I come not to praise the effort to repeal the device tax, or even to criticize it. I’m just here to give it a proper burial because it has been one heck of an effort. Industry continues to assert it will do everything it can to peel this tax monkey off its back, but there are a number of reasons I believe it’s just not going to happen.
But that doesn’t mean all is lost.
The first reason I see the device tax repeal as a goner is that President Obama has already made it clear he has zero interest in a repeal or even a suspension of the device tax. While it’s true that Congress starts bills, it’s also true that the White House finishes bills, both in the sense that the president signs a bill or delivers a coup de grâce to the legislation. It’s pretty clear which way this administration leans on this tax.
Another reason I think the device tax is here to stay is that there aren’t enough Senate leaders interested in erasing it from the books.
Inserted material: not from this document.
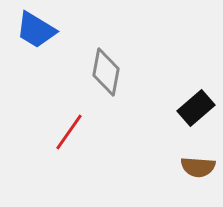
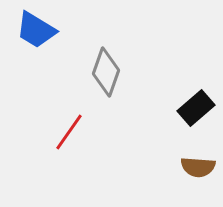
gray diamond: rotated 9 degrees clockwise
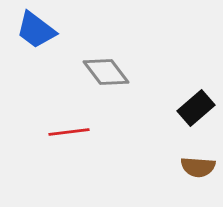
blue trapezoid: rotated 6 degrees clockwise
gray diamond: rotated 57 degrees counterclockwise
red line: rotated 48 degrees clockwise
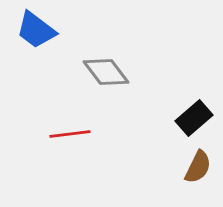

Senate majority leader Harry Reid is a close ally of the White House as his remarks in the presidential campaign of 2012 make clear, and Max Baucus, the father of the device tax, is still the chair of the Senate Finance Committee. It’s tough to say what the incoming chair of the Senate Budget Committee might think about it, but if Congress is stingy enough to hold $50 million a year in patent fees from the Patent and Trademark Office, how on earth will our elected officials keep their mitts off $2 billion a year to help finance the Affordable Care Act?
The third and final reason I think the device tax is dead is that Congress and the White House have yet to hash out the budget sequester and the debt ceiling, and there are those who believe these two issues will prove at least as contentious as the income tax issues just “resolved.” By the time they hammer those two out, it will be time to take up the corporate income tax issue. And that’s where things might get interesting.
The advantage to making up the device tax via the corporate income tax is that it’s not just device makers who argue the U.S. corporate income tax is too high. It’s just about everyone who pays the tax. Device makers won’t have to go it alone on this argument, which will be taken up by industries that government actually likes, such as green energy.
Some might think that raising one tax and lowering another is just a shell game, but the cash in the Treasury isn’t always as fungible as one might think, at least not politically. This is especially true where the Affordable Care Act is concerned, the accounting for which was regularly criticized by Rick Foster, the outgoing chief actuary at the Centers for Medicare & Medicaid Services.
If anything, all the accounting improbabilities – which would land a corporation in court with the Securities and Exchange Commission draped around its neck – make it even more compelling for Washington to keep the device tax and make it up someplace else.
Hence, I conclude the device tax repeal effort is dead. Long live the new corporate income tax rate.